Weems, 50, was charged with assault with intent to kill and possession of an unregistered firearm as well as other offenses. She plead guilty to aggravated assault knowingly while armed and carrying a pistol outside of her home or business without a license.
Weems is scheduled to be sentenced on February 3, 2023 before Judge Michael O'Keefe.
Her husband, 57-year-old James Weems Jr., a former Baltimore police officer, was transferred to the hospital with two gunshot wounds. The first shot hit his neck and the second struck him in the leg. He has since been discharged from the hospital, but remains in police custody pending trial on multiple sex abuse charges related to at least three children.
The charges against James include three counts each of sexual abuse of a minor, second-degree assault, third-degree sex offense and fourth-degree sexual contact as well as a single count of display of obscene material to a minor.
His case is scheduled to be heard by a jury in May.
According to the Baltimore Sun, Tony Garcia, a defense attorney, said prosecutors are expected to request a sentence of two years in prison with an additional three years of probation in accordance with the plea deal.
Garcia said he would argue with "everything I have" for a lighter sentence, asserting, even after his client entered her guilty plea, that she had acted in self-defense, believing that her husband was armed and would shoot her.
"When this argument takes place, she believes [her husband] was armed, and she shot him," Garcia was quoted as saying. "Ms.
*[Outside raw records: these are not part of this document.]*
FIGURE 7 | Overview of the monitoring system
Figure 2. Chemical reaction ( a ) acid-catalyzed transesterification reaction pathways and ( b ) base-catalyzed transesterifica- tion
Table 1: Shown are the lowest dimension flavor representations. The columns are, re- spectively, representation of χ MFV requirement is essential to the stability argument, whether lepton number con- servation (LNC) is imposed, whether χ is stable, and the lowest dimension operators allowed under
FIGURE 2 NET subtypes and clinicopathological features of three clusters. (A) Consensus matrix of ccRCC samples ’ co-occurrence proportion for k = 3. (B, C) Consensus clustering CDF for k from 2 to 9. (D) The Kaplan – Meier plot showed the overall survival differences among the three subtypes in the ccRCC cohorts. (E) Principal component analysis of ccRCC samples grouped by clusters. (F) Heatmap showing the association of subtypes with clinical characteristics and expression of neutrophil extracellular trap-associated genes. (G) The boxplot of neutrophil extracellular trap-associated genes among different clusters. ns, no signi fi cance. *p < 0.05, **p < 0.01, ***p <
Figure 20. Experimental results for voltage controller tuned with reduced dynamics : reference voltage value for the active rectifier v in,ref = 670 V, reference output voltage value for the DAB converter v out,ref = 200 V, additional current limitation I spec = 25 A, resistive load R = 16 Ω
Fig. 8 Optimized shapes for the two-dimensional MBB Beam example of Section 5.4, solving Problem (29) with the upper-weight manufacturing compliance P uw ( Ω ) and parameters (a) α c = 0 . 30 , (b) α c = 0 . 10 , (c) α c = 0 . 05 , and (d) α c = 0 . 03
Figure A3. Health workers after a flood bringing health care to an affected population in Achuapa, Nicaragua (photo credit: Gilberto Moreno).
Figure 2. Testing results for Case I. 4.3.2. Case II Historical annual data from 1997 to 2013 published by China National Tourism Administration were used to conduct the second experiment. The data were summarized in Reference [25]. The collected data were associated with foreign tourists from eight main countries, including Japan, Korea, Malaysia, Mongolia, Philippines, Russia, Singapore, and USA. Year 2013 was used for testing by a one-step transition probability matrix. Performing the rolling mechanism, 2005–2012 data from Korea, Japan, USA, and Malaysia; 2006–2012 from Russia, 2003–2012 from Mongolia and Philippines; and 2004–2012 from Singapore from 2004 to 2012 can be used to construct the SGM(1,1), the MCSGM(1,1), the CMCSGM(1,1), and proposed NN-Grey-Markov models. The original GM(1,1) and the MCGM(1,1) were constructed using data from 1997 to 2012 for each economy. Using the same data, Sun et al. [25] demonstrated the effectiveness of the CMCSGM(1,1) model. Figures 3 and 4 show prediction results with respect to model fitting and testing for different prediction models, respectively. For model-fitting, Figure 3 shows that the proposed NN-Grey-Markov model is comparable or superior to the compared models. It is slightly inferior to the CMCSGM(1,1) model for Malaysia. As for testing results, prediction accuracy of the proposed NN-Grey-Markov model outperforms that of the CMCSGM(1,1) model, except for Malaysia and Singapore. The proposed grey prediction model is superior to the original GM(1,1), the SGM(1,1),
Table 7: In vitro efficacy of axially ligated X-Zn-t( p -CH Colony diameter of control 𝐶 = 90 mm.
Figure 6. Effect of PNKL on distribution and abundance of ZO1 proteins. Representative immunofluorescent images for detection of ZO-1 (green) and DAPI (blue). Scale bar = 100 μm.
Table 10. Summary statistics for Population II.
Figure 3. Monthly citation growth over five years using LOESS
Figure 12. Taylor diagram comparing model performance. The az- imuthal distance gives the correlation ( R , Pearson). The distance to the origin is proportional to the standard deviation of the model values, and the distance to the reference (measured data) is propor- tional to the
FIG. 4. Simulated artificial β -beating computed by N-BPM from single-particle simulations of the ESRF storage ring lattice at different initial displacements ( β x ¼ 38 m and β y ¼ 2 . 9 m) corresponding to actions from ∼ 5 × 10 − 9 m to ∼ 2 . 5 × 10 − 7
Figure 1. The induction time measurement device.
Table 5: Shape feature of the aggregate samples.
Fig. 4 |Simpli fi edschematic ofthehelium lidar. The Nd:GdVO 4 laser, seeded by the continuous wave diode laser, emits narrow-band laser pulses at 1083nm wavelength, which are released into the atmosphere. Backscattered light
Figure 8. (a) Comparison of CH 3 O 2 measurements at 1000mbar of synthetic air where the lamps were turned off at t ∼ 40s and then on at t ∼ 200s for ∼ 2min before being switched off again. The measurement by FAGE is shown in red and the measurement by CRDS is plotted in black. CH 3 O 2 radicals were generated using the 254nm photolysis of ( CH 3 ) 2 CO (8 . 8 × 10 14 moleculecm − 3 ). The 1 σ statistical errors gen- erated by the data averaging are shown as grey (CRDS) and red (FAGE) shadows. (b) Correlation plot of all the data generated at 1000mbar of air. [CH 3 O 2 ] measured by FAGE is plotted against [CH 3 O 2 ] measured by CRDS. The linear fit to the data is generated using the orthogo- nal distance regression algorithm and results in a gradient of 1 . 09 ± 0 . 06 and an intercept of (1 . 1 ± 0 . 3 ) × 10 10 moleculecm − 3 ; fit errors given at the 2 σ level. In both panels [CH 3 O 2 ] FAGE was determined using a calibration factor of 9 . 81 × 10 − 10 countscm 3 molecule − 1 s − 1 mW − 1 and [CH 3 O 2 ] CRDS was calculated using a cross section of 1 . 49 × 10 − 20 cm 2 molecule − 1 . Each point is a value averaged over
Weems was traumatized by the fact that her very husband was [accused of] molesting these children. It had to stop, it would stop. And, as a result of what happened that night, and as a result of her giving information to the police, he is now charged."
Garcia acknowledged that the fact that Weems had shot her husband twice was potentially problematic if her case were to be heard by a jury.
"Even in a situation where you shoot a person that you believe is coming at you to harm you, there was a second shot, and that second shot can be argued one way or another in front of a jury, and she did not want to take that kind of risk," Garcia said.
Additionally, "She wrote a note because she thought he wasn't going to make it. She thought that she was not going to survive the evening. So she wrote a note. In that note, she write that she had no intention of killing him at all, but she did have an intent to stop him from molesting more children."